Hua’s research team found that both the intensified daylight illuminance and the ALAN treatments decreased hatching success in tadpoles. In addition, the tadpoles that were reared in the ALAN treatment, while distinctly larger, were less active, more sensitive to road salt pollution and had more parasites. (Related: Highly resistant diseases are wiping out the world’s amphibians: Massive die-off of frogs is leaving a gaping hole in the food chain.)

“Overall, I think the main thing we learned from this study is that exposure to light at night has the potential to make amphibians more susceptible to the effects of additional stressors, like road salt and parasites,” Shidemantle said regarding the results. “This is concerning since these are common stressors that many amphibians have to cope with.”

Shidemantle noted that while having lights on at night might not have too much of a negative effect on wildlife by itself, it becomes a problem the moment other environmental stressors such as garbage, parasites and disease come into the picture.

“The combination of light pollution with additional stressors may have negative impacts on amphibian populations,” Shidemantle added.

According to Shidemantle, a graduate student at SUNY Binghamton, she is now considering looking at how light pollution impacts other organisms in wetland ecosystems that amphibians such as frogs, newts, toads and salamanders might possibly interact with, citing examples such as damselfly larvae, which are known to prey on tadpoles.

Are amphibians dying out?

The SUNY Binghamton research is the latest in a series of studies investigating the current decline in the number of amphibians and the factors contributing to it.

According to a study published in the journal Current Biology, an estimated 2,000 amphibian species are in danger of extinction.
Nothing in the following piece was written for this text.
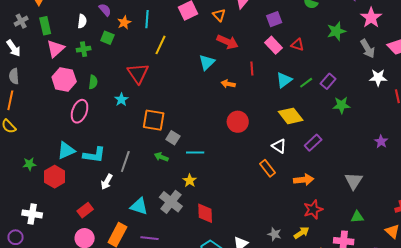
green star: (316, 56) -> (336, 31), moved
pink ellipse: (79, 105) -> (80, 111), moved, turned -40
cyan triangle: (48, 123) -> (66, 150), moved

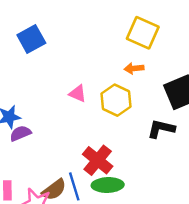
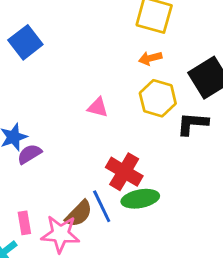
pink triangle: (78, 94) -> (98, 107), moved
yellow hexagon: (116, 100) -> (158, 98), moved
This includes noted species such as the Chinese giant salamander (Andrias davidianus), the Santander poison frog (Andinobates virolinensis), the golden poison frog (Phyllobates terribilis) and the Alabama waterdog (Necturus alabamensis).

The cause of the decline, according to experts, is a deadly cocktail of habitat destruction from urbanization and farming, deforestation, overcollection for the pet and wildlife trade and the spread of a deadly fungal disease called chytridiomycosis, which has been observed to corrode amphibian flesh.

“It is critical to understand how humans impact wildlife so that we can make more responsible decisions about how we proceed with activities such as urbanization and construction,” Shidemantle said.